| Your goal |
Print the data once more, exactly as given. Drop the pictures.

| Provided records |
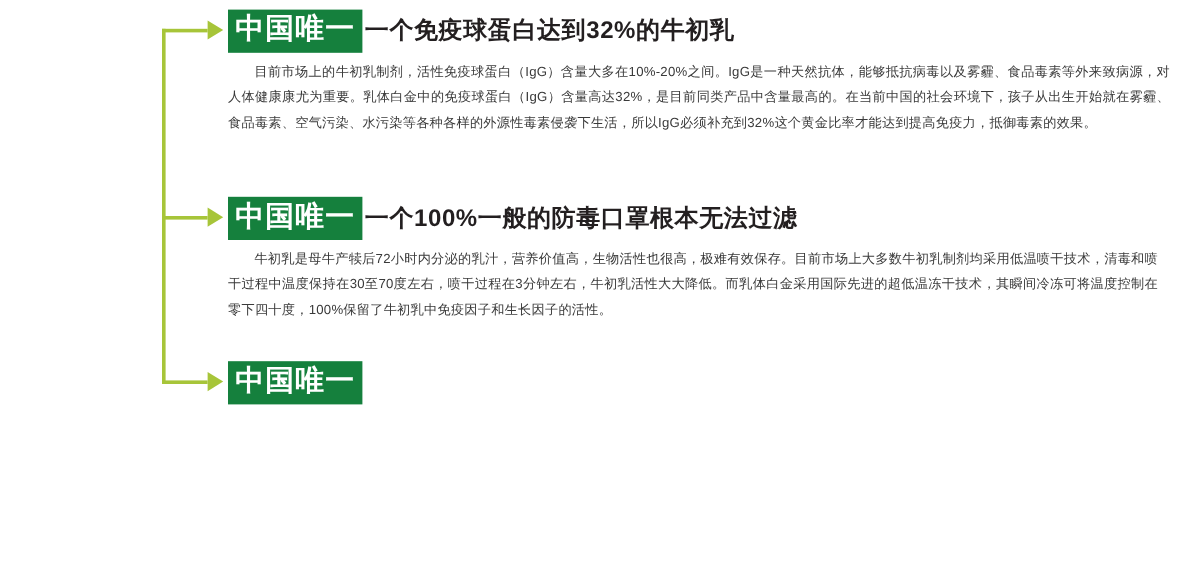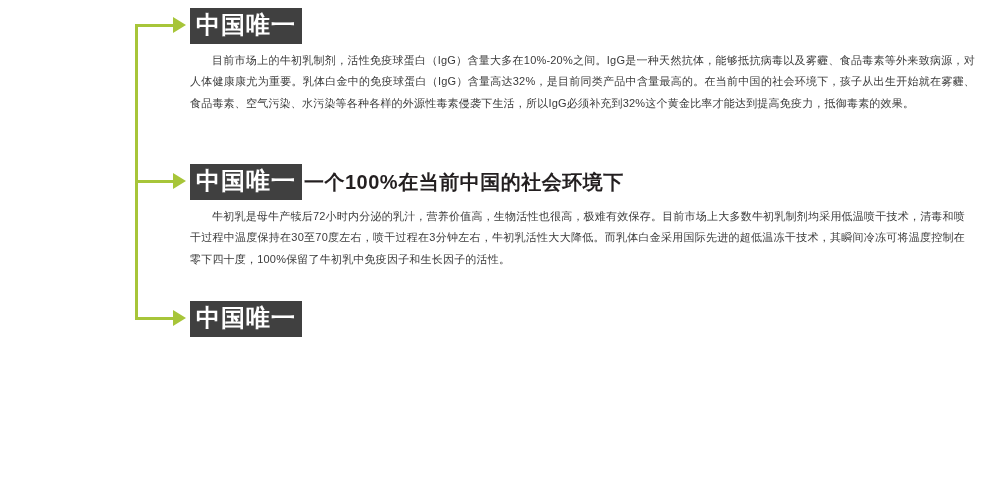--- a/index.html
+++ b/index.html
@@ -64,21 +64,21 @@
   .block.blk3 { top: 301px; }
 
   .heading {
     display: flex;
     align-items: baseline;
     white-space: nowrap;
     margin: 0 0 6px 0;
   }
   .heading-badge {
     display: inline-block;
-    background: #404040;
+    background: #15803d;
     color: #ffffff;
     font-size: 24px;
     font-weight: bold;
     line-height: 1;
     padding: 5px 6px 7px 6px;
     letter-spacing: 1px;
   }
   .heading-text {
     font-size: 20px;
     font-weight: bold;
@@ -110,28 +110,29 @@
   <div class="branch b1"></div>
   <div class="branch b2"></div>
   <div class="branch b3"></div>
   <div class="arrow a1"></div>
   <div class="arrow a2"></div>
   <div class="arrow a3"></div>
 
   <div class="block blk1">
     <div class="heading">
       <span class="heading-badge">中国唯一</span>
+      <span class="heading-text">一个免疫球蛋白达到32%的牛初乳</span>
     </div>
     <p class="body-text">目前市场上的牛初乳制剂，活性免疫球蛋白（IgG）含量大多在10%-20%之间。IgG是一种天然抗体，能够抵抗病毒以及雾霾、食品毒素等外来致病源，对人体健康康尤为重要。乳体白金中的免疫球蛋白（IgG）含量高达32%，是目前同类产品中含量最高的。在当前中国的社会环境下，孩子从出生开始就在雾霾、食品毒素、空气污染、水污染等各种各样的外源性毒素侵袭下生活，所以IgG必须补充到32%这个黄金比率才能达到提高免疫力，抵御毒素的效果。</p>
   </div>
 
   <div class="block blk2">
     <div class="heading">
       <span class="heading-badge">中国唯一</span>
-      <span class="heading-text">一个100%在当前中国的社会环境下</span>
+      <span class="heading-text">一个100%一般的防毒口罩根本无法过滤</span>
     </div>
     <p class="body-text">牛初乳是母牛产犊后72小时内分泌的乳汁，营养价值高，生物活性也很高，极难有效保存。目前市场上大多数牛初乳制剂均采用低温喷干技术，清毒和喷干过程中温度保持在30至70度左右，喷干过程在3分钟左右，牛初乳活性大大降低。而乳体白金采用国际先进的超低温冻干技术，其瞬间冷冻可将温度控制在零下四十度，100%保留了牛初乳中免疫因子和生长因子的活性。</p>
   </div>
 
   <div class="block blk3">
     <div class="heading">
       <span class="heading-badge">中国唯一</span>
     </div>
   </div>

| Response to this exercise |
--- a/index.html
+++ b/index.html
@@ -64,21 +64,21 @@
   .block.blk3 { top: 301px; }
 
   .heading {
     display: flex;
     align-items: baseline;
     white-space: nowrap;
     margin: 0 0 6px 0;
   }
   .heading-badge {
     display: inline-block;
-    background: #404040;
+    background: #15803d;
     color: #ffffff;
     font-size: 24px;
     font-weight: bold;
     line-height: 1;
     padding: 5px 6px 7px 6px;
     letter-spacing: 1px;
   }
   .heading-text {
     font-size: 20px;
     font-weight: bold;
@@ -110,28 +110,29 @@
   <div class="branch b1"></div>
   <div class="branch b2"></div>
   <div class="branch b3"></div>
   <div class="arrow a1"></div>
   <div class="arrow a2"></div>
   <div class="arrow a3"></div>
 
   <div class="block blk1">
     <div class="heading">
       <span class="heading-badge">中国唯一</span>
+      <span class="heading-text">一个免疫球蛋白达到32%的牛初乳</span>
     </div>
     <p class="body-text">目前市场上的牛初乳制剂，活性免疫球蛋白（IgG）含量大多在10%-20%之间。IgG是一种天然抗体，能够抵抗病毒以及雾霾、食品毒素等外来致病源，对人体健康康尤为重要。乳体白金中的免疫球蛋白（IgG）含量高达32%，是目前同类产品中含量最高的。在当前中国的社会环境下，孩子从出生开始就在雾霾、食品毒素、空气污染、水污染等各种各样的外源性毒素侵袭下生活，所以IgG必须补充到32%这个黄金比率才能达到提高免疫力，抵御毒素的效果。</p>
   </div>
 
   <div class="block blk2">
     <div class="heading">
       <span class="heading-badge">中国唯一</span>
-      <span class="heading-text">一个100%在当前中国的社会环境下</span>
+      <span class="heading-text">一个100%一般的防毒口罩根本无法过滤</span>
     </div>
     <p class="body-text">牛初乳是母牛产犊后72小时内分泌的乳汁，营养价值高，生物活性也很高，极难有效保存。目前市场上大多数牛初乳制剂均采用低温喷干技术，清毒和喷干过程中温度保持在30至70度左右，喷干过程在3分钟左右，牛初乳活性大大降低。而乳体白金采用国际先进的超低温冻干技术，其瞬间冷冻可将温度控制在零下四十度，100%保留了牛初乳中免疫因子和生长因子的活性。</p>
   </div>
 
   <div class="block blk3">
     <div class="heading">
       <span class="heading-badge">中国唯一</span>
     </div>
   </div>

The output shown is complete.